══ Fragmento del documento ══

El instante eterno
Habíamos divagado extensamente sobre el amor en las novelas y que ya no era un tópico atractivo. Nadie lee “María”, de Isaacs. Los temas sociales impactan con mayor poder. Es lo que afirmaba el profesor X. “Dejemos el amor romántico, medieval y populachero en las telenovelas”.
Pero, al decir verdad me importa muy poco cuando algún ilustrado habla de tópicos literarios válidos o inválidos, pues yo escribo sobre aquello que me inspira o me turba en el momento que trazo las líneas de mi historia. En mi novela el amor era sustantivo y tenía algunos de los elementos de una vieja película que me impactó cuando la vi en un Cine Club hace algunos años, me refiero a “Verano del 42″, de Robert Mulligan, basada en las memorias del escritor Herman Raucher.
En aquella trama (el contexto era una temporada de playa) un adolescente, Hermie, se enamora en secreto de Dorothy, una mujer bella, pero mayor. Era la segunda guerra mundial y Dorothy aguardaba noticias de su marido, que servía en el frente.

═══

Tareas propuestas:
A) Reformule con mayor brevedad el párrafo del fragmento que comienza con "En aquella trama" y conserve sus datos principales.
B) Devuelva sin cambios el pasaje del fragmento que se inicia en las palabras "Pero, al decir" y concluye después de "en el frente.".

══ Extractos de datos ══

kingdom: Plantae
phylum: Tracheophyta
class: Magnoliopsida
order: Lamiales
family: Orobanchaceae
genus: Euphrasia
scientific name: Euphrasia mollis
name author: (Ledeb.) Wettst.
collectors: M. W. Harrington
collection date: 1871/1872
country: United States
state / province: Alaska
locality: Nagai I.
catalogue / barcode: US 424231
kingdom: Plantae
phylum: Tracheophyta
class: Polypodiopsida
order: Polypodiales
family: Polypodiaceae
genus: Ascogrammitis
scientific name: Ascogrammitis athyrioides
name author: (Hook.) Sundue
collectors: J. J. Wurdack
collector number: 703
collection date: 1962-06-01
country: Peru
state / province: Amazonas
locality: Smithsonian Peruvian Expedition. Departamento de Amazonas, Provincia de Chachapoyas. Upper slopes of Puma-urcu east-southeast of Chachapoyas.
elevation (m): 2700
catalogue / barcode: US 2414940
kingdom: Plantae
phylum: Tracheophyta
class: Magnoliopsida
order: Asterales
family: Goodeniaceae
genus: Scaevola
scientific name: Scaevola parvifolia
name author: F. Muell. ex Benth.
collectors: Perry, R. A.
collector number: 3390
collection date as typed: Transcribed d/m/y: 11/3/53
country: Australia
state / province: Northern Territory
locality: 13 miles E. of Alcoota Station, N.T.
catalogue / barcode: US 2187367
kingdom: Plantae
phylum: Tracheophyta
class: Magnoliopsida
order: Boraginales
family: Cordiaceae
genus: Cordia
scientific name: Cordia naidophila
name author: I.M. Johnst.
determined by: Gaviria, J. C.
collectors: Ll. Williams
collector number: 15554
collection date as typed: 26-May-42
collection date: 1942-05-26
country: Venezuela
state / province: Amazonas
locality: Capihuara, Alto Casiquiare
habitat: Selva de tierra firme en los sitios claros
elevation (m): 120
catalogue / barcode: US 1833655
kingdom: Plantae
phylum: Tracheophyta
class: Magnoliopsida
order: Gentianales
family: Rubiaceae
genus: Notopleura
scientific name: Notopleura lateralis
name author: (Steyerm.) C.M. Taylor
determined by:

═══

Ejercicios resueltos:
A) En la trama, situada en una temporada de playa durante la segunda guerra mundial, el adolescente Hermie se enamora en secreto de Dorothy, una mujer bella y mayor que espera noticias de su marido, destinado en el frente.

B)
Pero, al decir verdad me importa muy poco cuando algún ilustrado habla de tópicos literarios válidos o inválidos, pues yo escribo sobre aquello que me inspira o me turba en el momento que trazo las líneas de mi historia. En mi novela el amor era sustantivo y tenía algunos de los elementos de una vieja película que me impactó cuando la vi en un Cine Club hace algunos años, me refiero a “Verano del 42″, de Robert Mulligan, basada en las memorias del escritor Herman Raucher.
En aquella trama (el contexto era una temporada de playa) un adolescente, Hermie, se enamora en secreto de Dorothy, una mujer bella, pero mayor. Era la segunda guerra mundial y Dorothy aguardaba noticias de su marido, que servía en el frente.